We’re Choosing to Leave Pictures Each Day

Princess Di was the most photographed woman in the world. And among the most photogenic. After her death, the market was flooded with Diana photographs, Diana magazines, Diana books.

One group of photographs in particular grabbed my attention. The photos are in a book with a white background and a black-and-white photo of Princess Di centered on the cover. Inside, the pictures are arranged chronologically. They begin with a barefoot Diana on a blanket on her first birthday. They end with a coffin at Westminster Abbey. In between are the pictures that tell the story of her life. A lot of them are close-ups. Most of them could have made the cover of any fashion magazine in the world. All of them are beautiful.

But I doubt they are the ones she would have chosen, not if she could choose them now. Now that she’s gone, I think she would rather not be remembered for how photogenic she was, how stunning she looked in designer hats, or how exquisitely she graced the restaurants of the French Riviera. I think she would want to be remembered by other pictures, pictures that revealed other things about her. Pictures that would leave behind positive messages in the lives of those she loved. Pictures that would bless the lives of her sons.

Diana left behind a lot of pictures of her and her two boys, William, the future king of England, and Harry, the younger prince.

In one picture, her arms are wrapped around young Harry as William stands behind her, wrapping his arms around her. In another, the boys are younger, propped on a piano bench, pounding away at the keys, with Diana standing behind them, smiling. In one, she is with them on their first day of school—they in their uniforms, she on the steps beside them.
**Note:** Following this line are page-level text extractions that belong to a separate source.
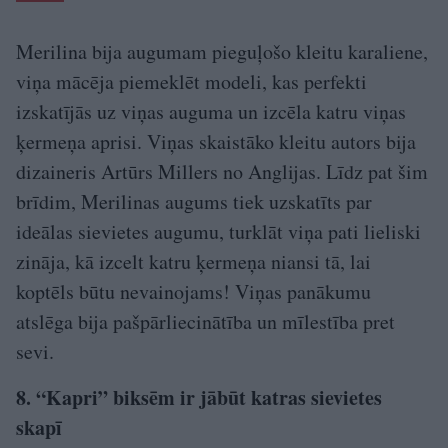
Merilina bija augumam pieguļošo kleitu karaliene,
viņa mācēja piemeklēt modeli, kas perfekti
izskatījās uz viņas auguma un izcēla katru viņas
ķermeņa aprisi. Viņas skaistāko kleitu autors bija
dizaineris Artūrs Millers no Anglijas. Līdz pat šim
brīdim, Merilinas augums tiek uzskatīts par
ideālas sievietes augumu, turklāt viņa pati lieliski
zināja, kā izcelt katru ķermeņa niansi tā, lai
koptēls būtu nevainojams! Viņas panākumu
atslēga bija pašpārliecinātība un mīlestība pret
sevi.
8. “Kapri” biksēm ir jābūt katras sievietes
skapī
It seems like any other first-day-of-school photograph. Except boys in the royal families don’t go to school. School comes to them. In the form of private lessons, personal tutors. But Diana thought an important part of their education was to learn what life was like outside the palace walls, so she broke a time-honored tradition and sent the boys to school.

What a memory for two boys who now have nothing but memories of their mother.

Diana was forthright about her failures, but motherhood wasn’t one of them. The thing in her life she felt most proud of was being a mom. When the boys came home from school, she dropped everything. Everything else, everyone else had to wait. Even heads of state. “I want to bring them up with security,” Diana once said. “I hug my children to death and get in bed with them at night. I always feed them love and affection; it’s so important.”

“When she was with her boys,” one reporter commented, “her delight was not only palpable, but irresistible.”

Of all the images of Diana that have burned into the public memory, few are more incandescent than one from Toronto several years ago. As Harry and William approach, their mother rushes to meet them, her body canted forward, her arms flung wide open, with a smile that would light the darkest heart.

Of all the pictures she left behind, I think that is the one she would most want remembered. The one with the arms that say, “I’ve missed you so much.” With the eyes that sparkle and the smile that says a thousand “I love you"s.

What greater picture of blessing could a mother give to her children? A picture that says, “You are the delight of my life.” A picture that captures a CHOICE to bring life and light to a child, that we can choose as well.